## [Required actions]
• A. Decide whether each statement below agrees with the passage on gun violence. For each, answer yes or no and quote the words from the passage that settle it.
(i) The Las Vegas shooting killed 58 people and injured more than 500.
(ii) Zappos offered to pay the full cost of the 58 funerals.
(iii) A 28-year-old woman shot at the concert spent nearly two months in the hospital.
• B. Carry on the passage on gun violence, starting after its final sentence.

## [Selected text]
____________

Americans Don't Really Understand Gun Violence

The massacre in Las Vegas this October earned a macabre superlative: the deadliest mass shooting in U.S. history, with 58 innocents killed and more than 500 injured. The outpouring of attention and support was swift and far-reaching. CNN published portraits of all 58 victims. A man from Chicago made 58 crosses to honor the fallen. Zappos offered to help pay for the 58 funerals. An anonymous man even paid for 58 strangers’ dinners in memory of those who died.

But what about the hundreds who were shot but didn’t die? A 28-year-old woman who was shot in the head at the concert is undergoing aggressive rehab after spending nearly two months in the hospital. A 41-year-old man is learning how to drive with his hands after he was paralyzed from the waist down. And many victims have relied on money raised through GoFundMe to support their medical care.

____________

## [Data]

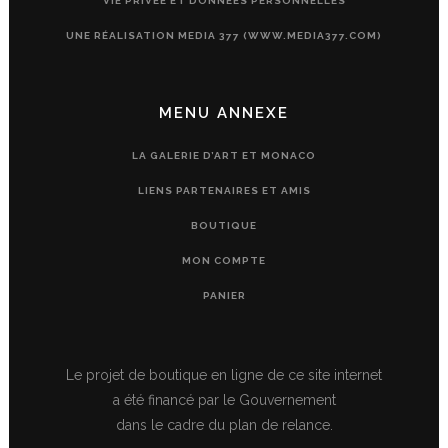
VIE PRIVÉE ET DONNÉES PERSONNELLES
UNE RÉALISATION MEDIA 377 (WWW.MEDIA377.COM)
MENU ANNEXE
LA GALERIE D’ART ET MONACO
LIENS PARTENAIRES ET AMIS
BOUTIQUE
MON COMPTE
PANIER
Le projet de boutique en ligne de ce site internet
a été financé par le Gouvernement
dans le cadre du plan de relance.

____________

## [Answers for this exercise]
• A.
(i) Yes: "with 58 innocents killed and more than 500 injured"
(ii) No: "Zappos offered to help pay for the 58 funerals"
(iii) Yes: "after spending nearly two months in the hospital"

• B.
The hardships facing those gravely injured in Las Vegas represent a horrific microcosm of gun violence in America generally—horrible deaths provoke widespread reaction, while the wounds of many multiples more take their toll largely unnoticed, unnumbered, and unstudied.

-Snip -

At least one recent study, published in the American Journal of Epidemiology, suggests nonfatal shootings have actually risen since the early 2000s. Based on what data does exist, they appear to constitute, by far, the largest portion of the country’s gun violence: Six out of every seven people who suffer a gunshot wound survive (excluding suicide attempts). Most of these injuries aren’t the result of mass-casualty events like the wrenching violence in Las Vegas or last month’s church massacre in Sutherland Springs, Texas; instead, they are the product of equally tragic incidents largely hidden from view.

https://www.theatlantic.com/politics/archive/2017/12/guns-nonfatal-shooting-newtown-las-vegas/548372/


Second Amendment absolutists and NRA/ILA apologists insist that there is no gun violence "epidemic," but the gun violence survivors would tend to disagree.

More guns equals more gun violence.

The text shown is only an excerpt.